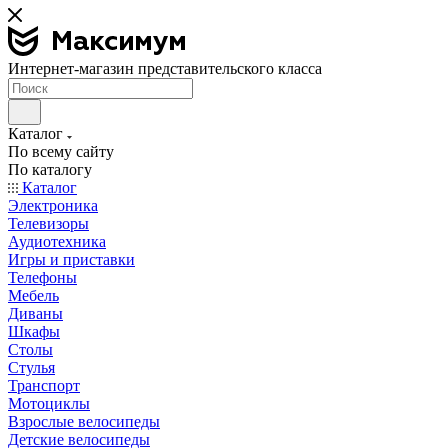
Интернет-магазин представительского класса
Каталог
По всему сайту
По каталогу
Каталог
Электроника
Телевизоры
Аудиотехника
Игры и приставки
Телефоны
Мебель
Диваны
Шкафы
Столы
Стулья
Транспорт
Мотоциклы
Взрослые велосипеды
Детские велосипеды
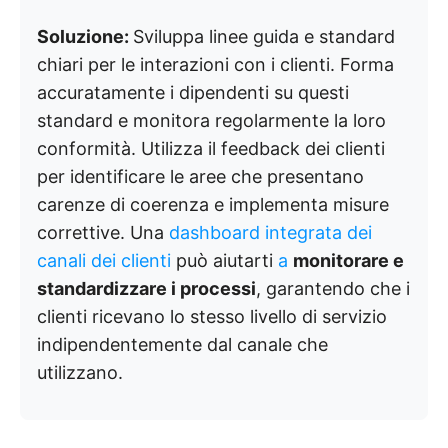
Soluzione:
Sviluppa linee guida e standard
chiari per le interazioni con i clienti. Forma
accuratamente i dipendenti su questi
standard e monitora regolarmente la loro
conformità. Utilizza il feedback dei clienti
per identificare le aree che presentano
carenze di coerenza e implementa misure
correttive. Una
dashboard integrata dei
canali dei clienti
può aiutarti
a
monitorare e
standardizzare i processi
, garantendo che i
clienti ricevano lo stesso livello di servizio
indipendentemente dal canale che
utilizzano.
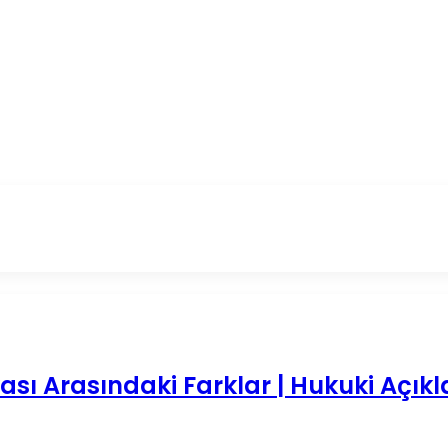
vası Arasındaki Farklar | Hukuki Açık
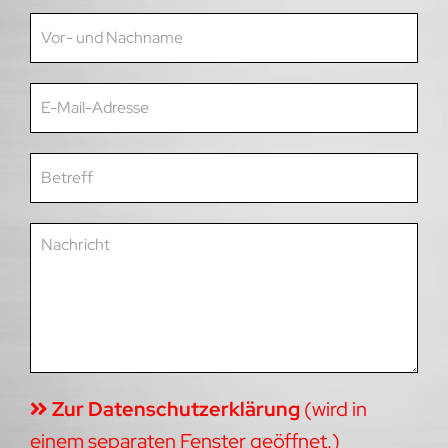
Zur Datenschutzerklärung
(wird in
einem separaten Fenster geöffnet.)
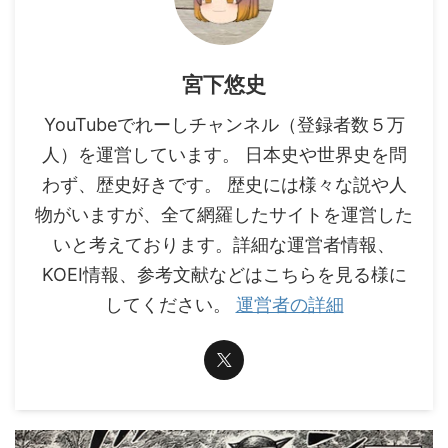
宮下悠史
YouTubeでれーしチャンネル（登録者数５万
人）を運営しています。 日本史や世界史を問
わず、歴史好きです。 歴史には様々な説や人
物がいますが、全て網羅したサイトを運営した
いと考えております。詳細な運営者情報、
KOEI情報、参考文献などはこちらを見る様に
してください。
運営者の詳細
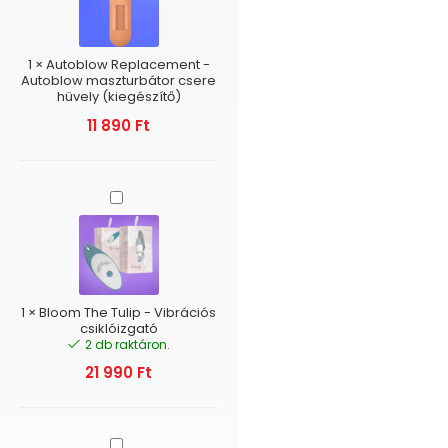
Autoblow
maszturbátor
csere
hüvely
1
×
Autoblow Replacement -
(kiegészítő)
Autoblow maszturbátor csere
hüvely (kiegészítő)
11 890
Ft
Bloom
The
Tulip
-
Vibrációs
csiklóizgató
1
×
Bloom The Tulip - Vibrációs
csiklóizgató
2 db raktáron.
21 990
Ft
Bloom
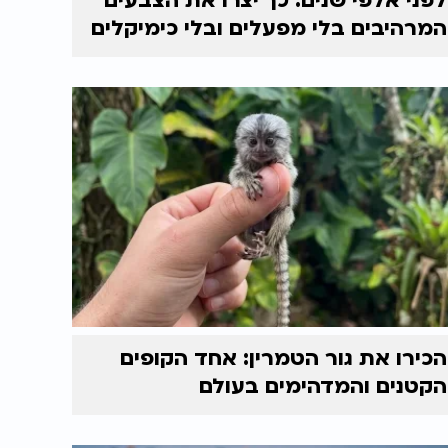
לפני אלפי שנים: כך יצרו את הצבעים
המרהיבים בלי מפעלים ובלי כימיקלים
הכירו את גור הטמרין: אחד הקופים
הקטנים והמדהימים בעולם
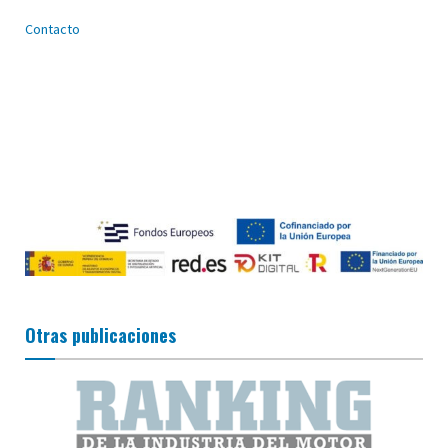
Contacto
Otras publicaciones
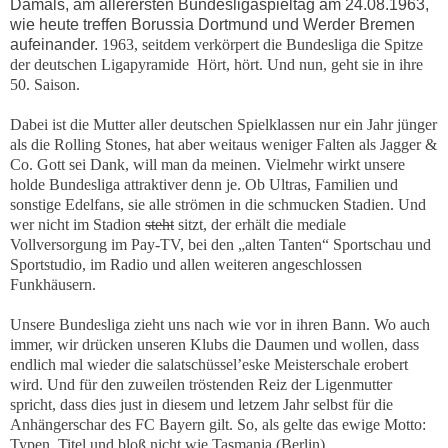
Damals, am allerersten Bundesligaspieltag am 24.08.1963,
wie heute treffen Borussia Dortmund und Werder Bremen
aufeinander.
1963, seitdem verkörpert die Bundesliga die Spitze
der deutschen Ligapyramide Hört, hört. Und nun, geht sie in ihre
50. Saison.
Dabei ist
die Mutter aller deutschen Spielklassen
nur ein Jahr jünger
als die Rolling Stones, hat aber weitaus weniger Falten als Jagger &
Co. Gott sei Dank, will man da meinen. Vielmehr wirkt unsere
holde Bundesliga attraktiver denn je. Ob Ultras, Familien und
sonstige Edelfans, sie alle strömen in die schmucken Stadien.
Und
wer nicht im Stadion
steht
sitzt, der erhält die mediale
Vollversorgung im Pay-TV, bei den „alten Tanten“ Sportschau und
Sportstudio, im Radio und allen weiteren angeschlossen
Funkhäusern.
Unsere Bundesliga zieht uns nach wie vor in ihren Bann. Wo auch
immer, wir drücken unseren Klubs die Daumen und wollen, dass
endlich mal wieder die salatschüssel’eske Meisterschale erobert
wird. Und für den zuweilen tröstenden Reiz der Ligenmutter
spricht, dass dies just in diesem und letzem Jahr selbst für die
Anhängerschar des FC Bayern gilt.
So, als gelte das ewige Motto:
Typen, Titel und bloß nicht wie Tasmania (Berlin).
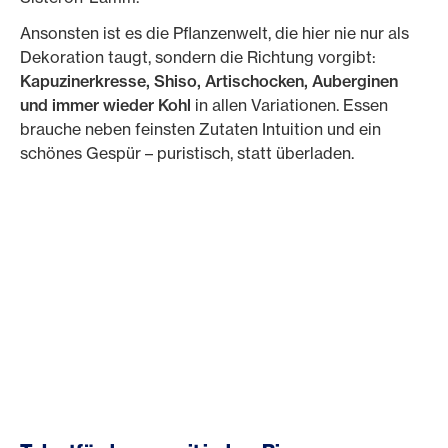
Ansonsten ist es die Pflanzenwelt, die hier nie nur als
Dekoration taugt, sondern die Richtung vorgibt:
Kapuzinerkresse, Shiso, Artischocken, Auberginen
und immer wieder Kohl
in allen Variationen. Essen
brauche neben feinsten Zutaten Intuition und ein
schönes Gespür – puristisch, statt überladen.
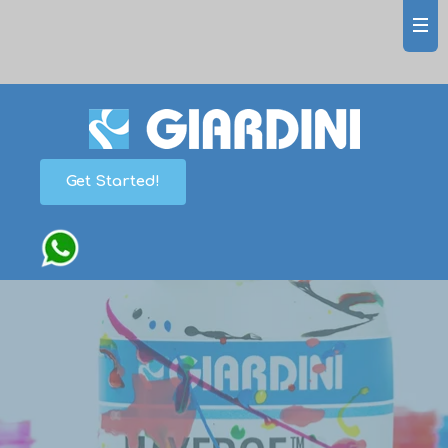
Get Started!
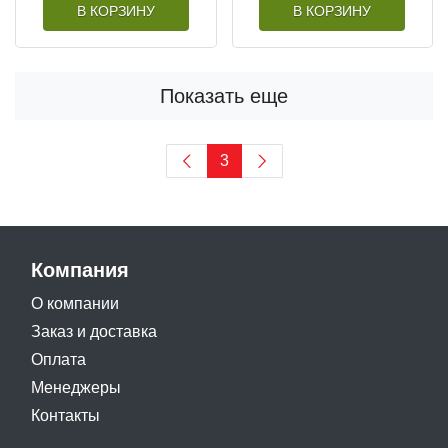
В КОРЗИНУ
В КОРЗИНУ
Показать еще
3
Компания
О компании
Заказ и доставка
Оплата
Менеджеры
Контакты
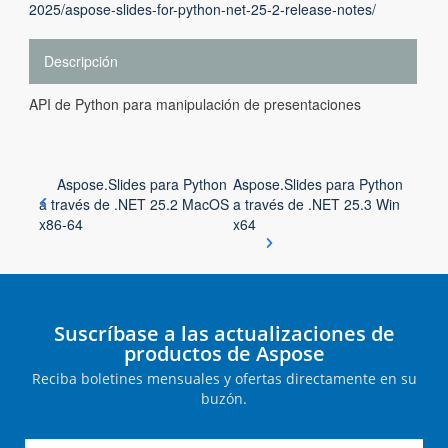
2025/aspose-slides-for-python-net-25-2-release-notes/
Descripción
API de Python para manipulación de presentaciones
Aspose.Slides para Python
Aspose.Slides para Python
a través de .NET 25.2 MacOS
a través de .NET 25.3 Win
x86-64
x64
Suscríbase a las actualizaciones de
productos de Aspose
Reciba boletines mensuales y ofertas directamente en su
buzón.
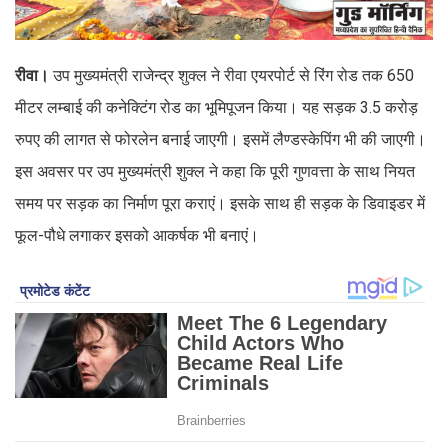
रीवा।
उप मुख्यमंत्री राजेन्द्र शुक्ल ने रीवा एयरपोर्ट से रिंग रोड तक 650
मीटर लम्बाई की कनेक्टिंग रोड का भूमिपूजन किया। यह सड़क 3.5 करोड़
रुपए की लागत से फोरलेन बनाई जाएगी। इसमें लैण्डस्केपिंग भी की जाएगी।
इस अवसर पर उप मुख्यमंत्री शुक्ल ने कहा कि पूरी गुणवत्ता के साथ नियत
समय पर सड़क का निर्माण पूरा कराएं। इसके साथ ही सड़क के डिवाइडर में
फूल-पौधे लगाकर इसको आकर्षक भी बनाएं।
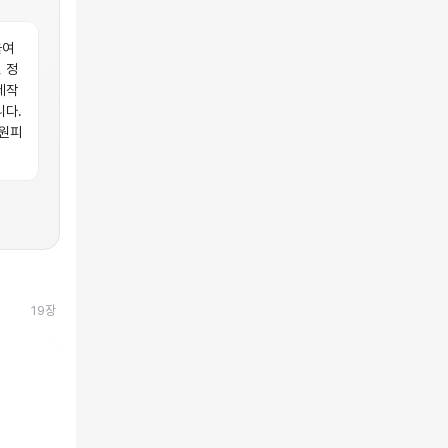
올여
 정
제작
니다.
 원피
19
장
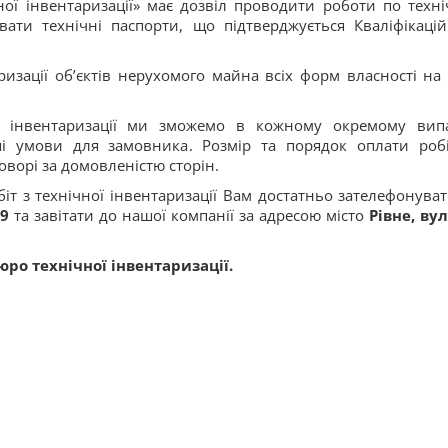
ї інвентаризації» має дозвіл проводити роботи по техні
вати технічні паспорти, що підтверджується Кваліфікаці
изації об’єктів нерухомого майна всіх форм власності на 
ої інвентаризації ми зможемо в кожному окремому вип
ші умови для замовника. Розмір та порядок оплати робі
оворі за домовленістю сторін.
т з технічної інвентаризації Вам достатньо зателефонуват
49
та завітати до нашої компанії за адресою місто
Рівне, ву
юро технічної інвентаризації.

• Work order:
Copy the text from all of the material above word for word, omitting the pictures.

• Written response:
Интернет-магазин представительского класса
Каталог
По всему сайту
По каталогу
Каталог
Электроника
Телевизоры
Аудиотехника
Игры и приставки
Телефоны
Мебель
Диваны
Шкафы
Столы
Стулья
Транспорт
Мотоциклы
Взрослые велосипеды
Детские велосипеды
Soluzione:
Sviluppa linee guida e standard
chiari per le interazioni con i clienti. Forma
accuratamente i dipendenti su questi
standard e monitora regolarmente la loro
conformità. Utilizza il feedback dei clienti
per identificare le aree che presentano
carenze di coerenza e implementa misure
correttive. Una
dashboard integrata dei
canali dei clienti
può aiutarti
a
monitorare e
standardizzare i processi
, garantendo che i
clienti ricevano lo stesso livello di servizio
indipendentemente dal canale che
utilizzano.
vası Arasındaki Farklar | Hukuki Açık
Zur Datenschutzerklärung
(wird in
einem separaten Fenster geöffnet.)
宮下悠史
YouTubeでれーしチャンネル（登録者数５万
人）を運営しています。 日本史や世界史を問
わず、歴史好きです。 歴史には様々な説や人
物がいますが、全て網羅したサイトを運営した
いと考えております。詳細な運営者情報、
KOEI情報、参考文献などはこちらを見る様に
してください。
運営者の詳細
Autoblow
maszturbátor
csere
hüvely
1
×
Autoblow Replacement -
(kiegészítő)
Autoblow maszturbátor csere
hüvely (kiegészítő)
11 890
Ft
Bloom
The
Tulip
-
Vibrációs
csiklóizgató
1
×
Bloom The Tulip - Vibrációs
csiklóizgató
2 db raktáron.
21 990
Ft
Bloom
לפני אלפי שנים: כך יצרו את הצבעים
המרהיבים בלי מפעלים ובלי כימיקלים
הכירו את גור הטמרין: אחד הקופים
הקטנים והמדהימים בעולם
Contacto
Otras publicaciones
Damals, am allerersten Bundesligaspieltag am 24.08.1963,
wie heute treffen Borussia Dortmund und Werder Bremen
aufeinander.
1963, seitdem verkörpert die Bundesliga die Spitze
der deutschen Ligapyramide Hört, hört. Und nun, geht sie in ihre
50. Saison.
Dabei ist
die Mutter aller deutschen Spielklassen
nur ein Jahr jünger
als die Rolling Stones, hat aber weitaus weniger Falten als Jagger &
Co. Gott sei Dank, will man da meinen. Vielmehr wirkt unsere
holde Bundesliga attraktiver denn je. Ob Ultras, Familien und
sonstige Edelfans, sie alle strömen in die schmucken Stadien.
Und
wer nicht im Stadion
steht
sitzt, der erhält die mediale
Vollversorgung im Pay-TV, bei den „alten Tanten“ Sportschau und
Sportstudio, im Radio und allen weiteren angeschlossen
Funkhäusern.
Unsere Bundesliga zieht uns nach wie vor in ihren Bann. Wo auch
immer, wir drücken unseren Klubs die Daumen und wollen, dass
endlich mal wieder die salatschüssel’eske Meisterschale erobert
wird. Und für den zuweilen tröstenden Reiz der Ligenmutter
spricht, dass dies just in diesem und letzem Jahr selbst für die
Anhängerschar des FC Bayern gilt.
So, als gelte das ewige Motto:
Typen, Titel und bloß nicht wie Tasmania (Berlin).
Ansonsten ist es die Pflanzenwelt, die hier nie nur als
Dekoration taugt, sondern die Richtung vorgibt:
Kapuzinerkresse, Shiso, Artischocken, Auberginen
und immer wieder Kohl
in allen Variationen. Essen
brauche neben feinsten Zutaten Intuition und ein
schönes Gespür – puristisch, statt überladen.
Get Started!
В КОРЗИНУ
В КОРЗИНУ
Показать еще
3
Компания
О компании
Заказ и доставка
Оплата
Менеджеры
Контакты
2025/aspose-slides-for-python-net-25-2-release-notes/
Descripción
API de Python para manipulación de presentaciones
Aspose.Slides para Python
Aspose.Slides para Python
a través de .NET 25.2 MacOS
a través de .NET 25.3 Win
x86-64
x64
Suscríbase a las actualizaciones de
productos de Aspose
Reciba boletines mensuales y ofertas directamente en su
buzón.
रीवा।
उप मुख्यमंत्री राजेन्द्र शुक्ल ने रीवा एयरपोर्ट से रिंग रोड तक 650
मीटर लम्बाई की कनेक्टिंग रोड का भूमिपूजन किया। यह सड़क 3.5 करोड़
रुपए की लागत से फोरलेन बनाई जाएगी। इसमें लैण्डस्केपिंग भी की जाएगी।
इस अवसर पर उप मुख्यमंत्री शुक्ल ने कहा कि पूरी गुणवत्ता के साथ नियत
समय पर सड़क का निर्माण पूरा कराएं। इसके साथ ही सड़क के डिवाइडर में
फूल-पौधे लगाकर इसको आकर्षक भी बनाएं।
올여
 정
제작
니다.
 원피
19
장
ї інвентаризації» має дозвіл проводити роботи по техні
вати технічні паспорти, що підтверджується Кваліфікаці
изації об’єктів нерухомого майна всіх форм власності на 
ої інвентаризації ми зможемо в кожному окремому вип
ші умови для замовника. Розмір та порядок оплати робі
оворі за домовленістю сторін.
т з технічної інвентаризації Вам достатньо зателефонуват
49
та завітати до нашої компанії за адресою місто
Рівне, ву
юро технічної інвентаризації.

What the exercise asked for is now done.